You can push these speakers to really high volumes, too, before they begin to show any signs of hesitation. There’s plenty of scale to spare, with a wide soundstage that’s capable of filling even larger rooms.
My pick of the bunch has to be the Music 7. Although it falls nicely in line with the family sound, it’s the best in balancing out the bass and mid-range to offer the most refined performance, which you might expect given its £875 price tag.
That said, there’s also plenty to love about the dinky Music 1. It’s pretty ballsy for its size, and its portability earns it a big tick – something its equivalent in the Sonos family can’t offer.
Why buy Dynaudio Music?
The Dynaudio Music is gorgeous to look at and great to listen to, but it falls down in two key places – its app and its price.
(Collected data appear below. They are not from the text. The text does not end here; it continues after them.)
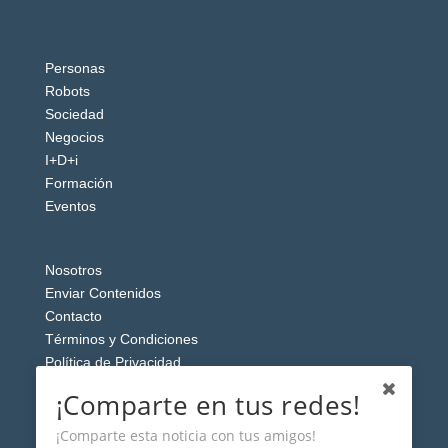
Personas
Robots
Sociedad
Negocios
I+D+i
Formación
Eventos
Nosotros
Enviar Contenidos
Contacto
Términos y Condiciones
Política de Privacidad
Aviso Legal
¡Comparte en tus redes!
¡Comparte esta noticia con tus amigos!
When you’re competing against the likes of Sonos, in a space it has dominated for so long, to have an app and user experience that suffers so many oversights makes the Dynaudio Music a pretty hard sell – particularly when prices start at more than double that of Sonos’s Play: 1.
We’re hopeful that software updates will make the user experience better in time, and more streaming services will be added to boot. Throw in full high-res music support, too, and the Dynaudio Music could take the fight to Bluesound, which has speakers priced at a similar level.
That said, if you’re looking for a stylish Sonos alternative with flexible connectivity options, and have the patience to wait for it to reach its full potential, the Dynaudio Music is worth a look. We’re sure the software will be tweaked, and when that happens we’d be happy to reevaluate the system.
A stylish and talented multiroom system that needs more consideration to beat the very best.